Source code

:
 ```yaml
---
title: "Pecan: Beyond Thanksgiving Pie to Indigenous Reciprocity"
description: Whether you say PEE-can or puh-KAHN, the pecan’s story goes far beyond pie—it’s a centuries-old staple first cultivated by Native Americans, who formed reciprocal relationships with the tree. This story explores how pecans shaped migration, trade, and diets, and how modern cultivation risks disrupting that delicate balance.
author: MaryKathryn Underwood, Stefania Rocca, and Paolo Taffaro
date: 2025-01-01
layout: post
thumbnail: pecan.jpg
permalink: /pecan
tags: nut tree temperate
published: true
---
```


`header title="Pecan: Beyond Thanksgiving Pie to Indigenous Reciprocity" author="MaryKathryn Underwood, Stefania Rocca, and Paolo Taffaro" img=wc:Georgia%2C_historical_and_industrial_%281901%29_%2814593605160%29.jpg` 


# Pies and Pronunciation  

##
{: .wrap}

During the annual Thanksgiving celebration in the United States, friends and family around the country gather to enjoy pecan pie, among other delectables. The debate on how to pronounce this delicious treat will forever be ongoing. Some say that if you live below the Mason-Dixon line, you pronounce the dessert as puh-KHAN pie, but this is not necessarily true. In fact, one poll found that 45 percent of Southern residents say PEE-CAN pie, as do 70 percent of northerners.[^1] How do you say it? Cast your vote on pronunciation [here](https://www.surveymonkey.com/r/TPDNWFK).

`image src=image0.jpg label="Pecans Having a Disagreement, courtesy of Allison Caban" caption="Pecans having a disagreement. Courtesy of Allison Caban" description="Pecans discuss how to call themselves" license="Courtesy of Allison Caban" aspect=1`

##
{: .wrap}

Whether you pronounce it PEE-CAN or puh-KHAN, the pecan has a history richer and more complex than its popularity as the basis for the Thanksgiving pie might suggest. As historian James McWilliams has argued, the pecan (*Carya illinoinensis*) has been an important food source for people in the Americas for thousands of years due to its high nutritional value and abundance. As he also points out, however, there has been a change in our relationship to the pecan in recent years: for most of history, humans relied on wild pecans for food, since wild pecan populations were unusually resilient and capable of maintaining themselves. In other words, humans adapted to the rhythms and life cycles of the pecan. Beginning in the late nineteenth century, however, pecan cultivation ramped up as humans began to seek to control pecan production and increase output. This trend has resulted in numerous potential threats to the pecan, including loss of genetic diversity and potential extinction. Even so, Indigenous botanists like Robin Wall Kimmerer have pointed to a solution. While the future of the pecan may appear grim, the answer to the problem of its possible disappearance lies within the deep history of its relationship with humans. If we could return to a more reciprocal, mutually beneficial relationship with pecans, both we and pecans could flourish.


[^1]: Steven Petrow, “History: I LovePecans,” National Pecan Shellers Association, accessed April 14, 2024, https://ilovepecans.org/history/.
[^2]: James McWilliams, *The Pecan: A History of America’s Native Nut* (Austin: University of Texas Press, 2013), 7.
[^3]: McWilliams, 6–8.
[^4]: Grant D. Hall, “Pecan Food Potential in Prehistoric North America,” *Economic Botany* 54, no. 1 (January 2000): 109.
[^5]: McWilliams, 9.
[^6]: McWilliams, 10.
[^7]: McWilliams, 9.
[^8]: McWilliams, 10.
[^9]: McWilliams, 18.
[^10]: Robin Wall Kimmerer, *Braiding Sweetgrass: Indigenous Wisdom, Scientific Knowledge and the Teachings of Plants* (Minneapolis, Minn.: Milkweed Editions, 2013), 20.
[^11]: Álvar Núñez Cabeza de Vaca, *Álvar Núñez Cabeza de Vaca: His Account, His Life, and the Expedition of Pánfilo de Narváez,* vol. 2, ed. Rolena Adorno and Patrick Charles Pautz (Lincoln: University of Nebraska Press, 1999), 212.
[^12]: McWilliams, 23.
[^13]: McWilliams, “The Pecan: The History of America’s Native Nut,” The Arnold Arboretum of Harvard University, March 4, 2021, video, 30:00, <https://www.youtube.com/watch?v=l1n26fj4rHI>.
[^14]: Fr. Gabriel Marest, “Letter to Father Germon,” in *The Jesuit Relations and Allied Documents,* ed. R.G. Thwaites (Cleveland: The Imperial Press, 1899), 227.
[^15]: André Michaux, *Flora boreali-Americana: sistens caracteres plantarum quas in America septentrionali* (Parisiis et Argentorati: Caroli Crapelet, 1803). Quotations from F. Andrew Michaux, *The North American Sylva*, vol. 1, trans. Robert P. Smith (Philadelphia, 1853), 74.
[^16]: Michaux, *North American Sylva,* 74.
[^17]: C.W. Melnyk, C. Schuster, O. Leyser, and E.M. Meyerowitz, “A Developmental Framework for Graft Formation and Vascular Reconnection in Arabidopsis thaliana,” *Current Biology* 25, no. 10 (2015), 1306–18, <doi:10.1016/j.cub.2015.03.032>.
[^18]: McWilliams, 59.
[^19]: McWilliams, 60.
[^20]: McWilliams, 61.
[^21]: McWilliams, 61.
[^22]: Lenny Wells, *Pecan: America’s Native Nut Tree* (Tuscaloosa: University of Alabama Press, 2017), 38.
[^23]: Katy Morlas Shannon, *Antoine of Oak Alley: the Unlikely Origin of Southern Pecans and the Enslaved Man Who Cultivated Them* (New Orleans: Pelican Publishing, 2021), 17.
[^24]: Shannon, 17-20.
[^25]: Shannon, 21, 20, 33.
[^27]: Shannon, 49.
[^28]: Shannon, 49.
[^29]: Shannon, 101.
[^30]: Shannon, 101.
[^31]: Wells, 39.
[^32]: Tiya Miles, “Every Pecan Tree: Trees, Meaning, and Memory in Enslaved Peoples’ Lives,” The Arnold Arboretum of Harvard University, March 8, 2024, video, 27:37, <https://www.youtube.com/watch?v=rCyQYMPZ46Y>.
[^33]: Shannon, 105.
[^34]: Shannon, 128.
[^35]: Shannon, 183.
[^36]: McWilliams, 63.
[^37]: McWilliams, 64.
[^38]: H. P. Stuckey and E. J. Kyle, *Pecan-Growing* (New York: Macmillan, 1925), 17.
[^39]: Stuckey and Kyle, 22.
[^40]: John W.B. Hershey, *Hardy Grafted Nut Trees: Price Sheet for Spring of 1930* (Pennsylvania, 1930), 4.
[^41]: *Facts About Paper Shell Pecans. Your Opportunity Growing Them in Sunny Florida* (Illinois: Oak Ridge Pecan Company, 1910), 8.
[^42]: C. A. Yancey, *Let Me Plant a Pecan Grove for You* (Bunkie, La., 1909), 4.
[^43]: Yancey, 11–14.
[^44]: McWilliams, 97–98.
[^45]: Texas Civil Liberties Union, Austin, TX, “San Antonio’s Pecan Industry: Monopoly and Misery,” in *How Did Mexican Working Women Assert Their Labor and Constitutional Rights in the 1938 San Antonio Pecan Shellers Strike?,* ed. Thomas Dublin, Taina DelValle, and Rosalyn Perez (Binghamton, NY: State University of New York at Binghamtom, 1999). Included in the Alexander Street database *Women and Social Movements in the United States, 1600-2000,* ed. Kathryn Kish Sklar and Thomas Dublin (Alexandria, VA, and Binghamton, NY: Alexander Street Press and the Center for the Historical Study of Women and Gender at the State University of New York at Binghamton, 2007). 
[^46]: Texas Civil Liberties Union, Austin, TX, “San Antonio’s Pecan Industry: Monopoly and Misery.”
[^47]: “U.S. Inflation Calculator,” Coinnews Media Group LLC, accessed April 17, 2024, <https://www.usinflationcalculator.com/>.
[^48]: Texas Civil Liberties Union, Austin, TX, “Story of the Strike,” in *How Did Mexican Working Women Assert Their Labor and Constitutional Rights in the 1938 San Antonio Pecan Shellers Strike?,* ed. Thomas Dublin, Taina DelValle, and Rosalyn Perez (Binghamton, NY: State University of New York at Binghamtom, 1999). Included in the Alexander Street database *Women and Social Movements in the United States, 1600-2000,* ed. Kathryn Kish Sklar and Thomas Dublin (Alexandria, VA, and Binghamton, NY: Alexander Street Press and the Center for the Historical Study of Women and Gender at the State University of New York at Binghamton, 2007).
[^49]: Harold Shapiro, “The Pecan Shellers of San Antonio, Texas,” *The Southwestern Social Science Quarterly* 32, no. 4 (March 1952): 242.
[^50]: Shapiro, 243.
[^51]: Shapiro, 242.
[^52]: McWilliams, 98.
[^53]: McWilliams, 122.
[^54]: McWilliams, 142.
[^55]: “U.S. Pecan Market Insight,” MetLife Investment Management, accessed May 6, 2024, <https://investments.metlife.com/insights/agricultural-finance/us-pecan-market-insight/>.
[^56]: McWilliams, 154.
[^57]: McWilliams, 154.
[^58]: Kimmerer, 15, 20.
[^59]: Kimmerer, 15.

**What the task asks**
Take from the material above the lines running from the one with "[^8]: McWilliams, 10." through the one with "[^10]: Robin Wall", and repeat them exactly, with nothing else.

**Your solution**
[^8]: McWilliams, 10.
[^9]: McWilliams, 18.
[^10]: Robin Wall Kimmerer, *Braiding Sweetgrass: Indigenous Wisdom, Scientific Knowledge and the Teachings of Plants* (Minneapolis, Minn.: Milkweed Editions, 2013), 20.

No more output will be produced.